CloudCar completed yet another successful showing at CES 2018 with a number of top name car manufacturers visiting a private preview of our latest product offerings. We demonstrated CloudCar’s unique platform that provides automakers with a unified, extensible and versatile cloud-based solution. Our platform supports an array of features and service integrations from regional content providers, including connected-home integrations and multi-intent voice commands, all of which are driven by CloudCar’s deep learning algorithms that gather insights about people’s habits and preferences. For drivers, it acts like a digital assistant in the car, bringing you content without having to resort to opening and closing individual applications making it convenient, relevant and easy to use.
On the show floor, it was heartening to see automakers like Mercedes and Hyundai adopt an approach very similar to CloudCar’s “Content. Not apps.” mindset, which is one of our guiding principles. CloudCar is ahead of the curve, considering we were the ones to pioneer it, with content ranging from point of interests, media, communication, smart home, bookings and more.
BYTON was all the buzz during CES with their 49” coast-to-coast display screen that enables a shared experience in the car for all passengers and personalized experience with tablets. There is certainly no dearth of screens in this car! The increased viewing real estate allows multiple applications to be displayed at once: Navigation, Media, Search. Search for a restaurant and drop it into the Navigation panel with a drag and drop hand gesture! However, it seems like they might have gone overboard with wellness features such as the heart rate monitor and oxygen saturation calculator. Whether one would measure oxygen levels or blood pressure via the car seems questionable.
It’s interesting to see Ford’s, Toyota’s and Nissan’s s play on the word “Mobility.” Ford is partnering with Silicon Valley’s Autonomic company to build a smart cities platform. Toyota is building on its Concept-i series, making it accessible for wheelchairs and the elderly community. Nissan’s brain-to-vehicle is trying to make driving more enjoyable and safer by anticipating driver’s reactions and providing intelligent synchronous assistance. Whatever the messaging may be, it’s clear our need for content is not limited to cars. We want our content to transfer from home to car, and then to any other shared mobility channels we use with ease. I’m happy to say that CloudCar’s platform is designed for this seamless transfer across multiple devices.

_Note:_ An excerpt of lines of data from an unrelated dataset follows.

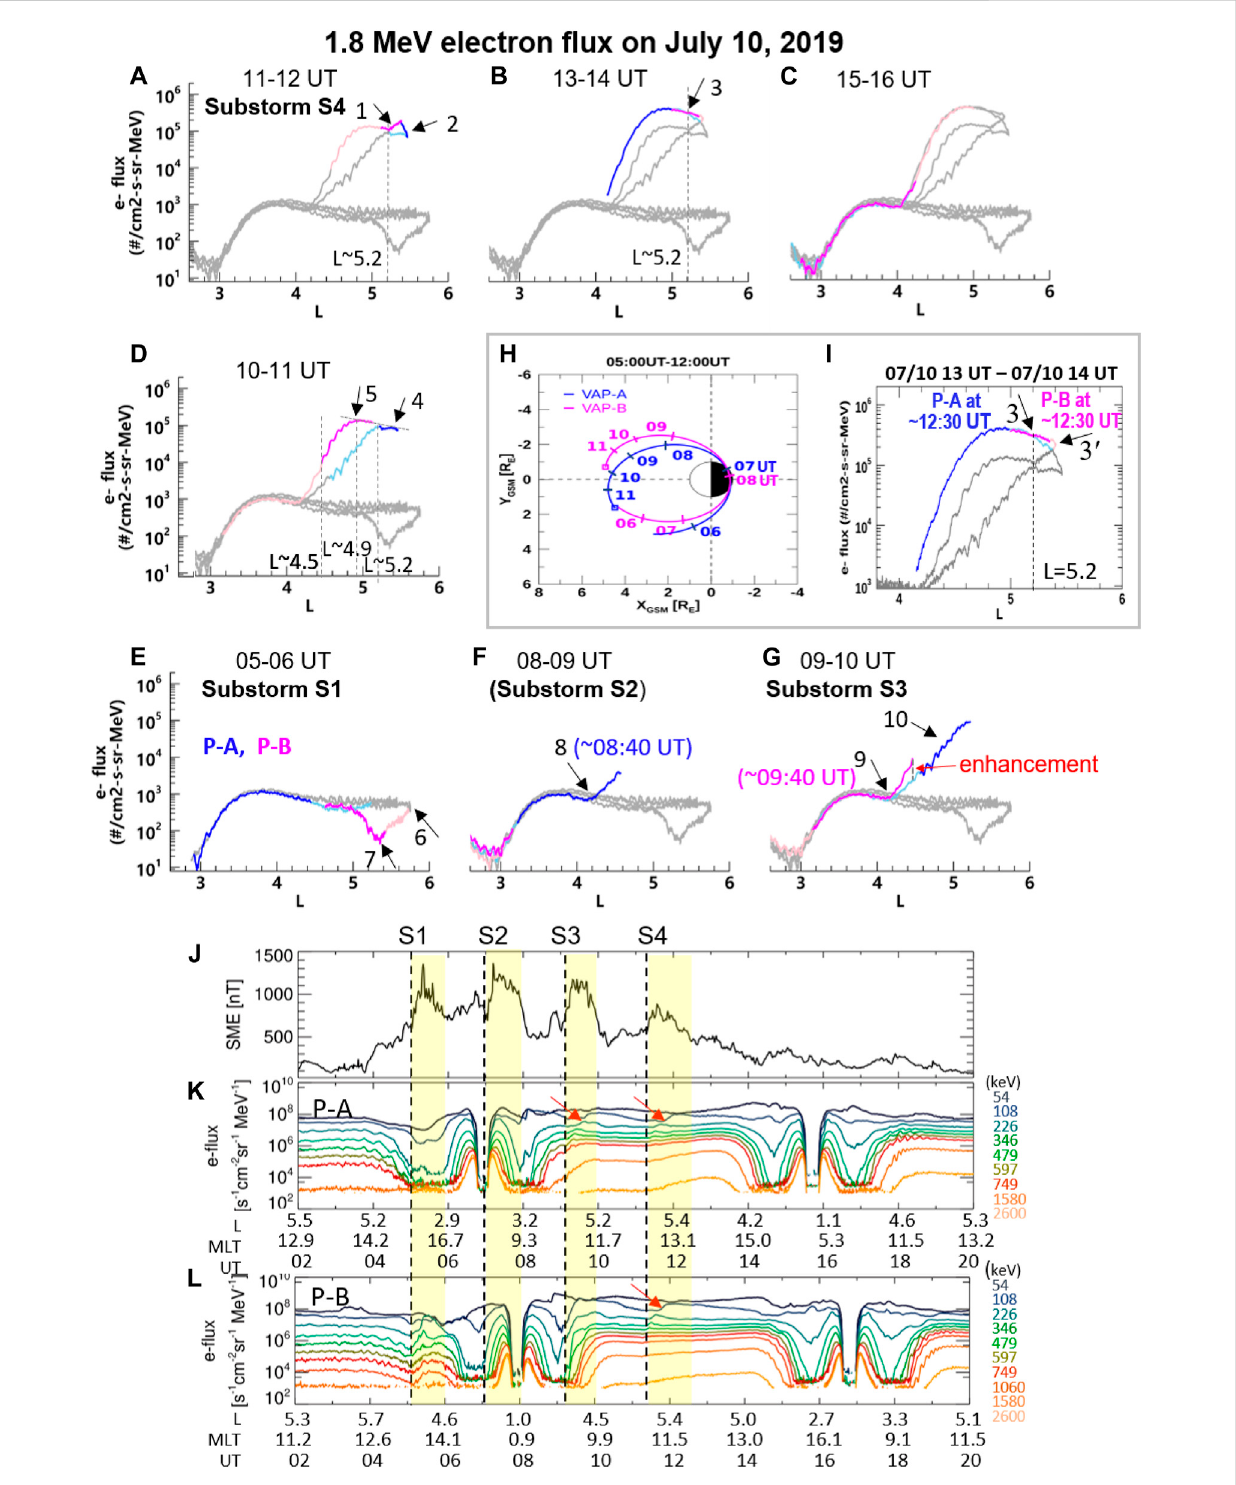
FIGURE 2 (A – G) Hourly snapshots for 1.8 MeV electron fl ux for 7 different hours during 05 – 16 UT, which use spin-averaged electron fl ux from REPT (Relativistic electron Proton Telescope; Baker et al., 2012) instrument. Here, L is McIlwain ’ s L-parameter provided in the RBSP-ECT (Radiation Belt Storm Probes-Energetic Particle Composition and Thermal Plasma) data, while our results are not affected by using the also provided Roederer ’ s L*. (H) Locations of Van Allen Probes A and B for 05-12 UT inthe GSM coordinates. (I) A closer view of the13-14UT snapshot in (B) . (J) SME. (K, L) 90 ° pitch angle electron fl uxes from MagEIS instrument onboard P-A and P-B,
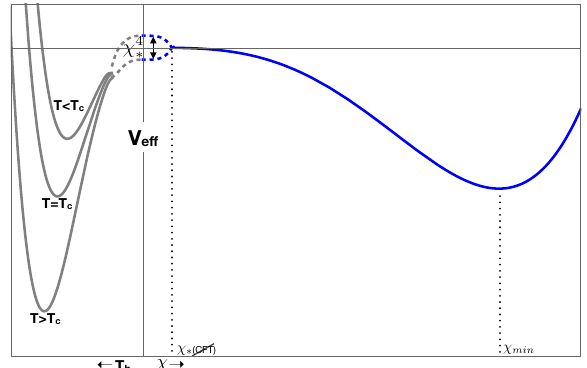
Figure 2 . A 1D illustration of the potential describing the two phases of the crunching CFT sector. The potential is obtained by gluing together the zero temperature dilaton potential, V ( χ ) (on the right of the vertical line at χ = T h = 0 ) and the thermal potential of the black brane as a function of its Hawking temperate, T h (on the left). The gluing is done when both the IR brane and the black brane horizons are taken to infinity. At large χ , the Goldberger-Wise potential is dominating. At χ ’ χ ∗ and below, the explicit breaking of the conformal symmetry becomes sizeable and deforms the potential, introducing a barrier with a typical scale χ ∗ . In our scenario, the explicit breaking arises from an additional confining gauge group in the bulk of the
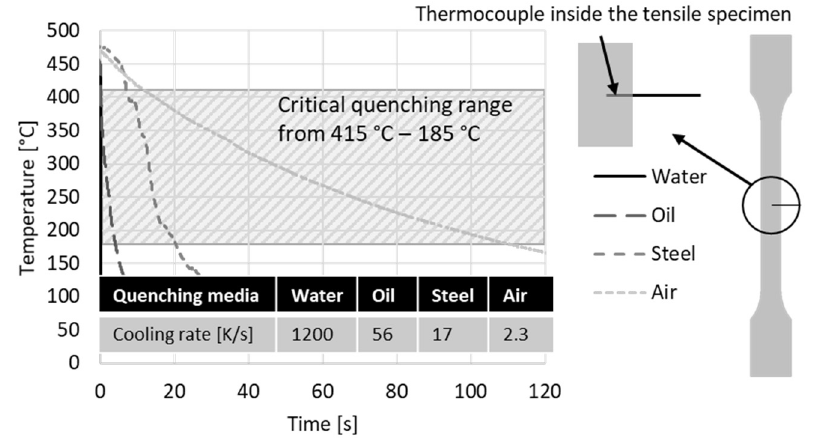
Figure 9. Cooling rates of different quenching media.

CES tends to be the forbearer of things to come, eventually. We have been hearing about autonomous driving for a while (and many of us are tired of waiting), but each year it does seem a bit closer. I for one want the AI/robots to do the driving so that I’m freed up to do something else. It is good to see the heavy investments in 5G infrastructure from the likes of Intel and Qualcomm, which means the industry is readying itself for the sheer amount of connected car data and that’s good news for cloud-based in-vehicle services, like those of CloudCar. It’s always exciting to go to CES and be reminded of the innovation and technology that thrives, sometimes taking baby steps and sometimes giant leaps towards a connected and safer future.